The feeling of the blow was still so strong upon him that, when the dirty old woman was gone whom he found sitting on the stairs outside his door, waiting to make his bed, and who gave him to understand while doing it, that she had received her instructions from Mr Chivery, 'not the old 'un but the young 'un,' he sat down in the faded arm-chair, pressing his head between his hands, as if he had been stunned. Little Dorrit love him! More bewildering to him than his misery, far.

Consider the improbability. He had been accustomed to call her his child, and his dear child, and to invite her confidence by dwelling upon the difference in their respective ages, and to speak of himself as one who was turning old. Yet she might not have thought him old. Something reminded him that he had not thought himself so, until the roses had floated away upon the river.

He had her two letters among other papers in his box, and he took them out and read them. There seemed to be a sound in them like the sound of her sweet voice. It fell upon his ear with many tones of tenderness, that were not insusceptible of the new meaning. Now it was that the quiet desolation of her answer,'No, No, No,' made to him that night in that very room--that night when he had been shown the dawn of her altered fortune, and when other words had passed between them which he had been destined to remember in humiliation and a prisoner, rushed into his mind.

Consider the improbability.

But it had a preponderating tendency, when considered, to become fainter. There was another and a curious inquiry of his own heart's that concurrently became stronger. In the reluctance he had felt to believe that she loved any one; in his desire to set that question at rest; in a half-formed consciousness he had had that there would be a kind of nobleness in his helping her love for any one, was there no suppressed something on his own side that he had hushed as it arose? Had he ever whispered to himself that he must not think of such a thing as her loving him, that he must not take advantage of her gratitude, that he must keep his experience in remembrance as a warning and reproof; that he must regard such youthful hopes as having passed away, as his friend's dead daughter had passed away; that he must be steady in saying to himself that the time had gone by him, and he was too saddened and old?

He had kissed her when he raised her from the ground on the day when she had been so consistently and expressively forgotten. Quite as he might have kissed her, if she had been conscious? No difference?
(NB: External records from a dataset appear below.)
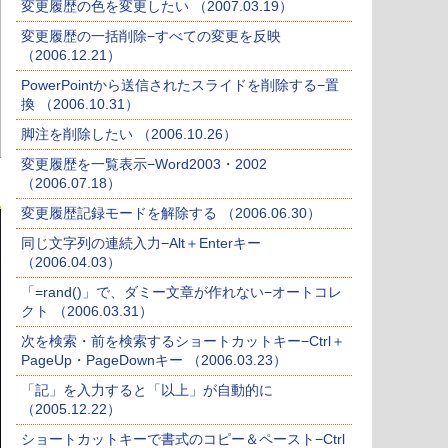
変更履歴の色を変更したい （2007.03.19）
変更履歴の一括削除−すべての変更を反映
（2006.12.21）
PowerPointから送信されたスライドを削除する−置
換 （2006.10.31）
脚注を削除したい （2006.10.26）
変更履歴を一覧表示−Word2003・2002
（2006.07.18）
変更履歴記録モードを解除する （2006.06.30）
同じ文字列の連続入力−Alt＋Enterキー
（2006.04.03）
「=rand()」で、ダミー文章が作れない−オートコレ
クト （2006.03.31）
次を検索・前を検索するショートカットキー−Ctrl＋
PageUp・PageDownキー （2006.03.23）
「記」を入力すると「以上」が自動的に
（2005.12.22）
ショートカットキーで書式のコピー＆ペースト−Ctrl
The darkness found him occupied with these thoughts. The darkness also found Mr and Mrs Plornish knocking at his door. They brought with them a basket, filled with choice selections from that stock in trade which met with such a quick sale and produced such a slow return. Mrs Plornish was affected to tears. Mr Plornish amiably growled, in his philosophical but not lucid manner, that there was ups you see, and there was downs. It was in vain to ask why ups, why downs; there they was, you know. He had heerd it given for a truth that accordin' as the world went round, which round it did rewolve undoubted, even the best of gentlemen must take his turn of standing with his ed upside down and all his air a flying the wrong way into what you might call Space.